Since I was born all I remember having was my brothers and my mum, I never really knew my dad. After moving to England with my mum at a young age and leaving my brothers behind in Zambia, me and my mum’s relationship naturally grew stronger. I didn't really have to compete with my older brothers because I was the youngest and they weren’t around much. Everyone called me my mum’s ‘little handbag’ because I was with her all the time, wherever she was I would be there too. When she attended university, I would type all of her essays for her because she was not good with computers, we would always go shopping together, travel around all the time - me and my mum were the best of friends. As we spent so much time together, being away from her at a young age was very difficult for me; sleeping over at friends and family’s houses was a struggle as after a couple of hours I would miss her, after some days I would complain and cry because I wanted to go back to her.
On the 20th of February 2010, two weeks before my 13th Birthday, three days before her birthday my mum passed away. The night before she passed away I remember praying to God to save her because I had a strong feeling that something bad was going to happen – prior to that date many family members that I had not seen for years were at my house. In my culture, when this happens it is usually not a good sign of things to come, but at the time I was oblivious to this. But less than 24 hours later she passed away. I remember waking up in the morning that day having breakfast, getting changed to go and play football in the back garden with my cousin. Before doing that, I had a picture with my mum and my cousin, although she was very ill, she was still smiling as she always did. Little did I know or expect that picture would be the last moment I had with her. Sometime later after playing football outside we had enough and went back into the house. The house was empty which was strange because before the house was filled with family members but I didn’t think too much of it and just carried on with the day.
After some hours I remembered thinking about what was taking everyone so long and where they all went to be gone for such a long time. Eventually after some hours, my family one by one entered the house, my aunt first walked into my room breaking the news to me that my mother died. I remember the doubt that I had of her words, thinking that she was lying. I could not accept what she said but then reality started to sink in, my brother walked into my room after my aunt deeply crying, along with all the other cries and groaning from my other family members, this validated the news that my mum passed away.
I have never experienced such deep sorrow and pain as I did that day. There was so much going on in my head, I couldn’t stop crying and what hurt even more was that I didn't even get to say goodbye to my mum.

• • • • • • •

Activities:
1. Answer these questions about the memoir:
(a) In which country did the writer's brothers stay behind?
(b) On what date did the writer's mum pass away?
(c) Who was the first family member to tell the writer the news?
2. Carry on the memoir about losing a mum from the point where it ends.
The rows that follow have nothing to do with the memoir.

• • • • • • •

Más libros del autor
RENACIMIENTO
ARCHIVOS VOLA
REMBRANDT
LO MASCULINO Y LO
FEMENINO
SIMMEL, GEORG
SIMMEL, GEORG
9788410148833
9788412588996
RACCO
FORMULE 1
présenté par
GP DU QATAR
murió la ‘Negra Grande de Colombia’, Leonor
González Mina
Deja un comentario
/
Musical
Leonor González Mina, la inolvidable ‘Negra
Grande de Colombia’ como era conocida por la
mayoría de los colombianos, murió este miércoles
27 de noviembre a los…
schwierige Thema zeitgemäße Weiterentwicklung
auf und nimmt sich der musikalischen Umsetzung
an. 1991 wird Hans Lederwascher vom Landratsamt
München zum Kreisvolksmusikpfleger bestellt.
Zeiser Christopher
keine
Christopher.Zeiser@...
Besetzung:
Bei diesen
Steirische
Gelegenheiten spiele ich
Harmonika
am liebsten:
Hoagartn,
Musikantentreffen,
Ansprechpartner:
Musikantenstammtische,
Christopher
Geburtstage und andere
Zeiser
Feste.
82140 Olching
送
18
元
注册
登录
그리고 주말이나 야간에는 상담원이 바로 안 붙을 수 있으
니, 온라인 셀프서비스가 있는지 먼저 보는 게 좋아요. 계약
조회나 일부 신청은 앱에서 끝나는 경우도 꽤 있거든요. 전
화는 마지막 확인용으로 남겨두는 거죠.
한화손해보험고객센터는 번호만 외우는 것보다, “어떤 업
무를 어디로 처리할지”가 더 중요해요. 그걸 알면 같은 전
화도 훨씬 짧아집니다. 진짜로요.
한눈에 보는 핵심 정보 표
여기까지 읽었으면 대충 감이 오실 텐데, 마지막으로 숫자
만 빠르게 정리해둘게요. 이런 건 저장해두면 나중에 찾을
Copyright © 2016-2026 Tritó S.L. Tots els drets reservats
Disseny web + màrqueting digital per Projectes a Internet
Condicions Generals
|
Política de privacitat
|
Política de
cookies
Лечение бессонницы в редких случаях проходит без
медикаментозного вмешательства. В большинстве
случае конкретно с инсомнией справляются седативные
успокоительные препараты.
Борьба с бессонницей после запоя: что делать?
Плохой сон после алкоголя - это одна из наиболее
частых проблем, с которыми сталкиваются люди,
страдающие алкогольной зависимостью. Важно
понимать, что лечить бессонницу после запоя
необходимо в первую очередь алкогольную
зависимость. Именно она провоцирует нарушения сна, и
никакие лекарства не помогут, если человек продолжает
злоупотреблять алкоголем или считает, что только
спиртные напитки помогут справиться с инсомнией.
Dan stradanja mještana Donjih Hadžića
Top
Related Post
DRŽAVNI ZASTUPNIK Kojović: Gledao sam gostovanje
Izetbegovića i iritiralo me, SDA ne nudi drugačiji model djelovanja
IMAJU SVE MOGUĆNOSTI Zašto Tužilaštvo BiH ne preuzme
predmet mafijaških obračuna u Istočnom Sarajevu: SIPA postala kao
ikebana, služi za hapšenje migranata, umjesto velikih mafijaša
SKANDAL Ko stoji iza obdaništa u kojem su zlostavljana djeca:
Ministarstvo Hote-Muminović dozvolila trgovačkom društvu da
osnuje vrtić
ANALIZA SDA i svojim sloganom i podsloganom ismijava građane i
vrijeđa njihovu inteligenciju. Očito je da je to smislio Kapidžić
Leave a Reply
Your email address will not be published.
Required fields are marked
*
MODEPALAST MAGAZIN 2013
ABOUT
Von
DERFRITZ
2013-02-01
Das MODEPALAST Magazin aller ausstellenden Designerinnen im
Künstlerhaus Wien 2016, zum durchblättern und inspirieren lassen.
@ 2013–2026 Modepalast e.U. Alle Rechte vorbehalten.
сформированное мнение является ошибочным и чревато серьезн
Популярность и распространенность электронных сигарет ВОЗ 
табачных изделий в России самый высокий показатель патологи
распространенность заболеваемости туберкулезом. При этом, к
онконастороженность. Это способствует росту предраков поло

• • • • • • •

Answers to this exercise:
1.
(a) Zambia
(b) The 20th of February 2010
(c) The writer's aunt

2.
I was raised a Christian, I went to church every Saturday but after my mum passed away I decided that I would never have anything to do with God again. I felt so betrayed by God. He knew how much my mum meant to me but still allowed her to pass away. For many years after my mum's passing, my life was a struggle, I was not able to fit in anywhere. I was always involved in fights at school, always doing the wrong things and even in my late teens I would cry myself to sleep because I missed my mum, I had such a void in my heart.
I lived in a big house with aunties and cousins, I used to envy all my cousins because they all had their mums with them in the house, they were all able to spend time together but I was the only one in that house without a mum. I always had this thought in my head: ‘no one could ever love me like my mother did’. My family deeply loved me but for me it wasn’t the same. There was no one who could live up to the love my mum had for me. For the majority of my teen years I struggled with this feeling, which I can’t exactly put into words. Even though I had so much family around me which loved me so much, I felt so alone and unloved in this world. I tried everything to fill the emptiness in my heart: the party life, relationships, travelling, drugs, business, football but nothing was ever enough. There was always something missing.
One day in 2015 after years of moving from house to house, doing my own thing and living life however I wanted, I found myself on YouTube and a sermon popped up on my recommendations. This was strange because all I ever watched was football or movies and YouTube usually only recommended videos based upon your past history. For some reason I clicked on the sermon and started watching, I was very interested so I kept on watching and as time went by, I was constantly watching sermons.
Although I grew up a Christian, I did not know who God was for myself neither did I have a personal relationship with Him. I knew of God because other people around me like my mother knew Him personally but I never knew Him, I only heard things about Him. Through the sermons I was watching, I became curious as to who God was. As I watched these sermons, I did not dig deeper and try to find out who God was for myself through the Bible, I was merely just listening to what someone else was sharing about their experience with God. What really changed for me though was one sermon that I watched about the importance of going to church, I don’t remember why but I just remember that the message got me – at that time church for me was watching sermons on my laptop at home. I was always invited to go church by my family but I always used to hide or make excuses as to why I couldn’t attend. But after a while, I was convicted about the importance of going and I said to God, “I am going to Uni next year and if you really want me to actually try this Christian life out and start going to church, I will go only if there is a Seventh-Day Adventist Church in the town I am going”. In 2016, I moved into university and on the first weekend I found a small Adventist church. So, I decided to go and that was the beginning of my journey, over a year later in 2017 I got baptised and committed my life to God.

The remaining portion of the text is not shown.